A parceria de Luna e Klein não é nova e na última década tem-se mostrado incrivelmente frutífera. Somente no que diz respeito aos livros redigidos conjuntamente, em 2005 publicaram no Brasil Evolução da sociedade e economia escravista de São Paulo, livro originalmente editado em inglês pela Stanford University Press. Em 2007, foi a vez da tradução do livro O Brasil desde 1980, lançado pela Cambridge University Press em 2006. Finalmente, em 2010, foi publicado O escravismo no Brasil, obra que consolida décadas de estudos dos autores sobre a temática da escravidão brasileira. Essas obras têm em comum com este The economic and social history of Brazil since 1889 a sensibilidade dos autores para apresentar uma narrativa que compreende a trajetória de nossa história amplamente, em que os aspectos econômicos e sociais são tratados como partes de um todo, isto é, da sociedade brasileira.

O livro está organizado em quatro longos capítulos. Conforme os autores afirmam na introdução, tal divisão foi fundamentada nas mudanças políticas do Brasil republicano de longo prazo, quais sejam: a "República Velha (1889-1930)", a "Era Vargas (1930-1945)", as "Democracias em formação e o interregno militar (1945-1985)" e, finalmente, a "Consolidação da democracia desde 1985". Ainda que estejamos de acordo com a variável política como instrumento cronológico para a divisão dos capítulos, dois comentários podem ser levantados para as escolhas sobre a organização da obra.

TAREFA 1: Imprima o texto de estudo inteiro, sem nenhuma alteração.
O texto de estudo e as entradas são materiais independentes entre si.

Dados coletados:
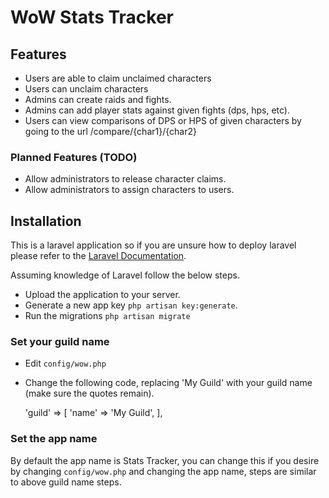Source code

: # WoW Stats Tracker

## Features
- Users are able to claim unclaimed characters
- Users can unclaim characters
- Admins can create raids and fights.
- Admins can add player stats against given fights (dps, hps, etc).
- Users can view comparisons of DPS or HPS of given characters by going to the url /compare/{char1}/{char2}

### Planned Features (TODO)

- Allow administrators to release character claims.
- Allow administrators to assign characters to users.

## Installation

This is a laravel application so if you are unsure how to deploy laravel please refer to the [Laravel Documentation](https://laravel.com/docs/5.3).

Assuming knowledge of Laravel follow the below steps.

- Upload the application to your server.
- Generate a new app key <code>php artisan key:generate</code>.
- Run the migrations <code>php artisan migrate</code>

### Set your guild name
- Edit <code>config/wow.php</code>
- Change the following code, replacing 'My Guild' with your guild name (make sure the quotes remain).


    'guild' => [
        'name' => 'My Guild',
    ],

### Set the app name
By default the app name is Stats Tracker, you can change this if you desire by changing <code>config/wow.php</code> and changing the app name, steps are similar to above guild name steps.
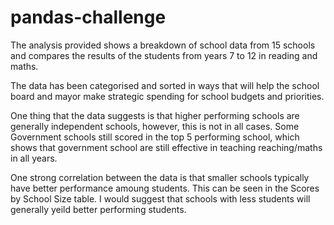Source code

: # pandas-challenge
The analysis provided shows a breakdown of school data from 15 schools and compares the results of the students from years 7 to 12 in reading and maths. 

The data has been categorised and sorted in ways that will help the school board and mayor make strategic spending for school budgets and priorities. 

One thing that the data suggests is that higher performing schools are generally independent schools, however, this is not in all cases. Some Government schools still
scored in the top 5 performing school, which shows that government school are still effective in teaching reaching/maths in all years.

One strong correlation between the data is that smaller schools typically have better performance amoung students. This can be seen in the Scores by School Size table.
I would suggest that schools with less students will generally yeild better performing students.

TAREFA 2: Reproduza, das entradas, o trecho que abre com a linha que contém "## Installation" e fecha com a linha que contém "Assuming knowledge of", incluindo as duas, sem nenhuma alteração.

RESPOSTA 1:
A parceria de Luna e Klein não é nova e na última década tem-se mostrado incrivelmente frutífera. Somente no que diz respeito aos livros redigidos conjuntamente, em 2005 publicaram no Brasil Evolução da sociedade e economia escravista de São Paulo, livro originalmente editado em inglês pela Stanford University Press. Em 2007, foi a vez da tradução do livro O Brasil desde 1980, lançado pela Cambridge University Press em 2006. Finalmente, em 2010, foi publicado O escravismo no Brasil, obra que consolida décadas de estudos dos autores sobre a temática da escravidão brasileira. Essas obras têm em comum com este The economic and social history of Brazil since 1889 a sensibilidade dos autores para apresentar uma narrativa que compreende a trajetória de nossa história amplamente, em que os aspectos econômicos e sociais são tratados como partes de um todo, isto é, da sociedade brasileira.

O livro está organizado em quatro longos capítulos. Conforme os autores afirmam na introdução, tal divisão foi fundamentada nas mudanças políticas do Brasil republicano de longo prazo, quais sejam: a "República Velha (1889-1930)", a "Era Vargas (1930-1945)", as "Democracias em formação e o interregno militar (1945-1985)" e, finalmente, a "Consolidação da democracia desde 1985". Ainda que estejamos de acordo com a variável política como instrumento cronológico para a divisão dos capítulos, dois comentários podem ser levantados para as escolhas sobre a organização da obra.

RESPOSTA 2:
## Installation

This is a laravel application so if you are unsure how to deploy laravel please refer to the [Laravel Documentation](https://laravel.com/docs/5.3).

Assuming knowledge of Laravel follow the below steps.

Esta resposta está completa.